Trecho para leitura:
════════

Monday, June 15, 2015

LUA NOVA PEDE UM LIVRO DENSO E INTENSO. LEIA "VOZ SEM SAÍDA" DE CÉLINE CURIOL



Tem certos livros que a gente compra sem saber exatamente porque comprou. Depois esquece na prateleira da estante por anos, também sem saber porque. Então, um belo dia, esse livro meio que sorri enviesado para você, daí você o tira da estante, começa a ler, fica encantado com o altíssimo gabarito artístico tanto da autora quanto do romance, e, quando termina, sai se perguntando que diferença aquele livro teria feito em sua vida se você o tivesse lido tempos oito anos atrás, quando o comprou.

Acabo de ler "Voz Sem Saída", romance de estréia da escritora francesa Céline Curiol (Editora Nova Fronteira, 2006, facílimo de encontrar na Estante Virtual, a preços bem camaradas), que arrancou elogios rasgados de Paul Auster na ocasião de seu lançamento, a ponto dele insistir com seu editor que, se comprasse os direitos para editá-lo nos Estados Unidos, ele, Auster, escreveria o prefácio. Seu editor topou, e em 2008 sua tradução, "Voice Over", chegou às livrarias americanas, agradando em cheio à legião de leitores de Paul Auster.

É fácil entender o que tanto agradou Paul Auster na prosa de Curiol. O universo temático dos dois é basicamente o mesmo: as relações difíceis e às vezes impermeáveis entre homem e mulher, o anonimato cruel das grandes cidades e a dificuldade em se sentir vivo num mundo em que há cada vez menos espaço para o indivíduo. Mas por mais que todos esses temas são comuns aos dois, ver uma mulher trafegando por esses temas de forma tão destemida deve ter fascinado Auster. Quem conhece sua obra, sabe que, para ele, é muito mais fácil mergulhar na mente de um cachorro -- como fez, de forma brilhante, em "Tibuktu" -- do que na mente de uma mulher, como tentou fazer em seu filme "Lulu On The Bridge".

════════

Entradas armazenadas
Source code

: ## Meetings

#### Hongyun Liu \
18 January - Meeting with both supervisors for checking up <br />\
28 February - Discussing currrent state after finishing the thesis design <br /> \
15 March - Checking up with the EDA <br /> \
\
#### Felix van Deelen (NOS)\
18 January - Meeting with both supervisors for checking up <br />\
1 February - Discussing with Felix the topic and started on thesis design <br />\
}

════════

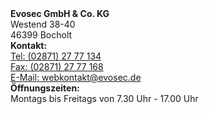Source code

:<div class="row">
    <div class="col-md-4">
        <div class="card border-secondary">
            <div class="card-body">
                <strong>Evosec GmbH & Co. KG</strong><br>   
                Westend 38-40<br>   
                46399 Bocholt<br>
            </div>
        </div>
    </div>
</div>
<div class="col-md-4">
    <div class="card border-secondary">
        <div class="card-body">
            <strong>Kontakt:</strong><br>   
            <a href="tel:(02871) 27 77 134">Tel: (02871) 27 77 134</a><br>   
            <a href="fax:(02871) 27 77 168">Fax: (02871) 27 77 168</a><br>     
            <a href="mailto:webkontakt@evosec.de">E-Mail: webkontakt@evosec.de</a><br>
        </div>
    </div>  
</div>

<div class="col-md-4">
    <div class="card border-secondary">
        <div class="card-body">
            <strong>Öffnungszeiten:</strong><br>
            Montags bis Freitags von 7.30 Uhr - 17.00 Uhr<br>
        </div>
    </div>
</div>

════════

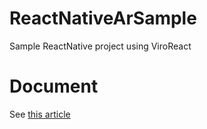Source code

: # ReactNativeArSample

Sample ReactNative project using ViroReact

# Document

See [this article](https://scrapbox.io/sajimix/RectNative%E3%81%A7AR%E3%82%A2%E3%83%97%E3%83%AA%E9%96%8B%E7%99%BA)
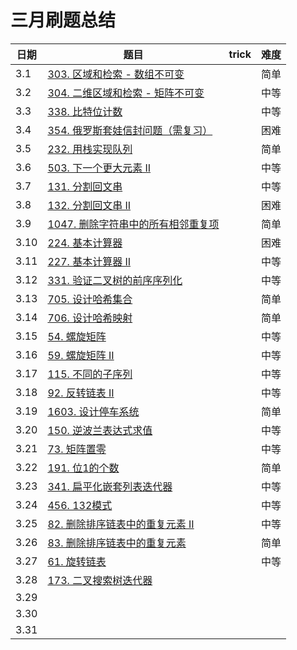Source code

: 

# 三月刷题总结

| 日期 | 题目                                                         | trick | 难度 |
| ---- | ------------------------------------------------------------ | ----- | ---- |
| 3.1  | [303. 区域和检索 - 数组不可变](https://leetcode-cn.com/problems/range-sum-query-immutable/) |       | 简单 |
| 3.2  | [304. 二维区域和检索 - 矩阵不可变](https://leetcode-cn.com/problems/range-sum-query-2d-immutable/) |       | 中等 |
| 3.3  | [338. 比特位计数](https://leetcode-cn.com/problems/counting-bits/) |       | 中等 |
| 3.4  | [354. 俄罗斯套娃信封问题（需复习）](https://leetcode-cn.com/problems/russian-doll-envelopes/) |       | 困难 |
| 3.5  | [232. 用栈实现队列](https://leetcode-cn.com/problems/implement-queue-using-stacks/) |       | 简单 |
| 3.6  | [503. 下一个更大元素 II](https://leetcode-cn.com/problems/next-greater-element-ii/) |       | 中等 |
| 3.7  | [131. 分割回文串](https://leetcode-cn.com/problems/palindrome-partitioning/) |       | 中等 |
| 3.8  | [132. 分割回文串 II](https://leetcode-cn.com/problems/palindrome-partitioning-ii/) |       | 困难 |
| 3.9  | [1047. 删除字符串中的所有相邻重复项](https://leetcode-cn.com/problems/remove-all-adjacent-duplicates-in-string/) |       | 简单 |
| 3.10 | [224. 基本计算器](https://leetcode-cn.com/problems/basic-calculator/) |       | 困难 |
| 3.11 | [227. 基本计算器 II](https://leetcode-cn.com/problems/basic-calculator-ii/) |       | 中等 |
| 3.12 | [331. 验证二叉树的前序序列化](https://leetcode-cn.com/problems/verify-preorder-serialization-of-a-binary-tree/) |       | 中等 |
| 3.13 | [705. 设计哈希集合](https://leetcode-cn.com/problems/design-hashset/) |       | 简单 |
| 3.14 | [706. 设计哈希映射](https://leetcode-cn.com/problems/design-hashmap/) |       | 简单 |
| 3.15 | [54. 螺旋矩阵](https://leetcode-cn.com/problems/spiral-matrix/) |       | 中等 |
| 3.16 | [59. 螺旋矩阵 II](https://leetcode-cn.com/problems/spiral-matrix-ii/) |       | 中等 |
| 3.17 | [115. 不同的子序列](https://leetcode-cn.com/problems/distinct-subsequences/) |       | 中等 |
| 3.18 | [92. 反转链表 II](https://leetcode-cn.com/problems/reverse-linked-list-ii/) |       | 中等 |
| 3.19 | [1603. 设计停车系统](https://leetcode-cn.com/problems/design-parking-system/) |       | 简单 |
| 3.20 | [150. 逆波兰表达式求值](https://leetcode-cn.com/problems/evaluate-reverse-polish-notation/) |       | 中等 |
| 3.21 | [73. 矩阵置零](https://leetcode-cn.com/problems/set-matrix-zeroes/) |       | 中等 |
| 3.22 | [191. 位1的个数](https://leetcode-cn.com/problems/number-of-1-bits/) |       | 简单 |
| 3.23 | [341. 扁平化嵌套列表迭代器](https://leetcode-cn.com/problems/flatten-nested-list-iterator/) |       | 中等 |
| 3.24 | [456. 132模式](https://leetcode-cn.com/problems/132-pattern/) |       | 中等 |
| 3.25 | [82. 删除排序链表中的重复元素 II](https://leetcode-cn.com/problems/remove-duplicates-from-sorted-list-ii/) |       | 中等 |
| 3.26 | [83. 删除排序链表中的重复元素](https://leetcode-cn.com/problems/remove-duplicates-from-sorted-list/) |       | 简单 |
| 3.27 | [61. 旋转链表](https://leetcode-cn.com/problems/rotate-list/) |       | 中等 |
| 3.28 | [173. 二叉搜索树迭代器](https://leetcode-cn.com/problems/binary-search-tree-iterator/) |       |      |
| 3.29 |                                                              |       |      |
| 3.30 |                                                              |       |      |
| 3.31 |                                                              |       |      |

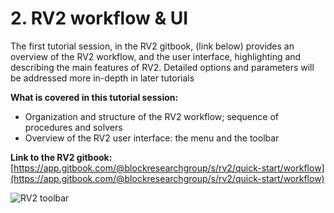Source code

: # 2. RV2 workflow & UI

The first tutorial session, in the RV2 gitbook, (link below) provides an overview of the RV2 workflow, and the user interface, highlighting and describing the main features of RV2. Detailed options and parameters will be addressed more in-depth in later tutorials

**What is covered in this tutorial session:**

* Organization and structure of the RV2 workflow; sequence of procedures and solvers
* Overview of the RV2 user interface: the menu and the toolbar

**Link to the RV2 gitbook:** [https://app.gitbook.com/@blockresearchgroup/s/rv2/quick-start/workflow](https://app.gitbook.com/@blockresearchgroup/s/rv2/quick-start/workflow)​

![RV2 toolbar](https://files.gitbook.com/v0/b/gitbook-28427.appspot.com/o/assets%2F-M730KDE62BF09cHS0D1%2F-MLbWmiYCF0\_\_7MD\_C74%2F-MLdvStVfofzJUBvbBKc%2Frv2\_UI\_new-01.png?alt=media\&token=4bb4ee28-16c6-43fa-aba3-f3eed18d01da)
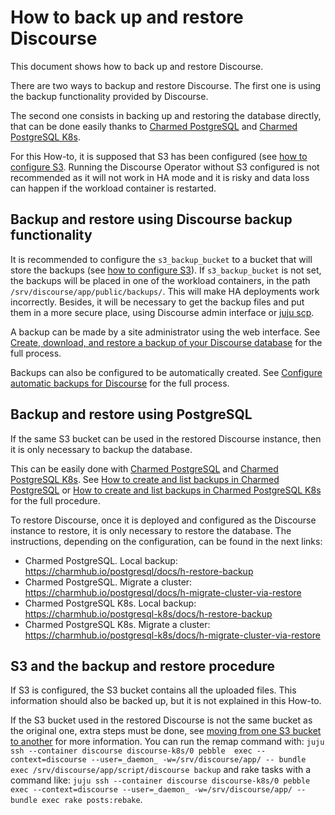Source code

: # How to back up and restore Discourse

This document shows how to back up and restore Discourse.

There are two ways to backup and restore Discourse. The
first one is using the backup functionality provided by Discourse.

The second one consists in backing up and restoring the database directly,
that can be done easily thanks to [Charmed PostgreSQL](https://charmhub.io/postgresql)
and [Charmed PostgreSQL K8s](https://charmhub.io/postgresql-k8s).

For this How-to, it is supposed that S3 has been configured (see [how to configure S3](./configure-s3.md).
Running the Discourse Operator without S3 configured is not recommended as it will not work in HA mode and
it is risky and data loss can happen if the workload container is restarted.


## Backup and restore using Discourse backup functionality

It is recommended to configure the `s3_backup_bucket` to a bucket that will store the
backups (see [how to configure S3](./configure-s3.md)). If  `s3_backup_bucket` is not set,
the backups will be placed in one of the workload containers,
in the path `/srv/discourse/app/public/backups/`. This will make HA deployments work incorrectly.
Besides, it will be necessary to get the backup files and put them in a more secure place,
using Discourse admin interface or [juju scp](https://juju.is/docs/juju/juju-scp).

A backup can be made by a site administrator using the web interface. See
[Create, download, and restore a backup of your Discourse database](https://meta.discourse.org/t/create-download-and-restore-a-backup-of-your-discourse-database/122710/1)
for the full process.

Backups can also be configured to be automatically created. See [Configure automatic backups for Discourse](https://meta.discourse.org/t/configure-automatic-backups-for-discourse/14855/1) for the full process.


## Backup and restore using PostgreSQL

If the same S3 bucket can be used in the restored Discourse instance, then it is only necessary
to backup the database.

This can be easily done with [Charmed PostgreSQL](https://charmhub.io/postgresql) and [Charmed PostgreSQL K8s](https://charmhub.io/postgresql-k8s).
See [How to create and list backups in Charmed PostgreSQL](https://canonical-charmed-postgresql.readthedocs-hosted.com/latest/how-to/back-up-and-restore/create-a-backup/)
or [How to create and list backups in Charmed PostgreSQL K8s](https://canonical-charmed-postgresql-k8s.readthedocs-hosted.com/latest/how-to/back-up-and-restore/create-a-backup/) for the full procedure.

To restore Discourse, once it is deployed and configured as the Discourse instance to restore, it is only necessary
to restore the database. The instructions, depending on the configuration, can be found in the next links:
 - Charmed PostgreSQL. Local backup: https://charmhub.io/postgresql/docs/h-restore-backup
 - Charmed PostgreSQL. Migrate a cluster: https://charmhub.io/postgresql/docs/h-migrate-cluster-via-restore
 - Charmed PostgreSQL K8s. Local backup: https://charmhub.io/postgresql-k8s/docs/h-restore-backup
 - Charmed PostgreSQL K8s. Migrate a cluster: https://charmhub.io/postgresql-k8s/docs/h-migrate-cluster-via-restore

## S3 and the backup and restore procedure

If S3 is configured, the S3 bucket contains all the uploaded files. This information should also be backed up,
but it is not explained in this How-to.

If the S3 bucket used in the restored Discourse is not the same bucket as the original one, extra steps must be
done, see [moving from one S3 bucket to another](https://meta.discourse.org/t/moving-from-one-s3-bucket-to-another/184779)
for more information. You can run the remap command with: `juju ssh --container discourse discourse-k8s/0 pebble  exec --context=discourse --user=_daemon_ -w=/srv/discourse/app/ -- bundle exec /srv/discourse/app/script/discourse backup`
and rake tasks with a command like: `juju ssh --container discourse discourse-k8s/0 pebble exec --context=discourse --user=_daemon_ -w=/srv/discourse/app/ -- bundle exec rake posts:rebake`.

════════

Tarefa A:
Nas entradas, altere "Local backup" para "Local copy" da linha que contém "To restore Discourse, once" até a linha que contém "- Charmed PostgreSQL K8s. Local", inclusive, e reproduza apenas essas linhas, sem qualquer outra modificação.
Tarefa B:
Dê prosseguimento à resenha de "Voz Sem Saída" a partir do ponto em que ela termina.
A resenha e as entradas não guardam relação alguma entre si.

Resposta escrita A:
To restore Discourse, once it is deployed and configured as the Discourse instance to restore, it is only necessary
to restore the database. The instructions, depending on the configuration, can be found in the next links:
 - Charmed PostgreSQL. Local copy: https://charmhub.io/postgresql/docs/h-restore-backup
 - Charmed PostgreSQL. Migrate a cluster: https://charmhub.io/postgresql/docs/h-migrate-cluster-via-restore
 - Charmed PostgreSQL K8s. Local copy: https://charmhub.io/postgresql-k8s/docs/h-restore-backup

Resposta escrita B:
Céline Curiol é uma escritora muito vigorosa. Não traz absolutamente nada do vanguardismo estéril do nouveau roman francês. Sua investigação na alma humana está muito mais próxima de Albert Camus e Arthur Schnitzler, mas seu ponto de vista feminino faz toda a diferença. Não hesita em mergulhar fundo em rompantes existencialistas  por ser francesa, mergulha fundo num rompante existencialista, já que isso é praxe nas artes de lá. Já americanos tendem a ser um pouco parcimoniosos em relação a isso.
Mas as semelhanças entre os Auster e Curiol param aí. A personagem dela é uma locutora de Gare du Nord, uma estação de trens em Paris. Seu nome, desconhecemos. No entanto, logo fica claro que sua voz onipresente carece de uma vida interior. É, de certa forma, uma voz quase desencarnada.  Apaixona-se obsessivamente por um homem que tem um envolvimento com outra mulher, e não consegue relacionar-se com ele. Sente a felicidade e a aflição das pessoas nas chegadas e partidas na Estação, mas não tem como interferir nelas, ou usufruir delas. É como se vivesse num limbo.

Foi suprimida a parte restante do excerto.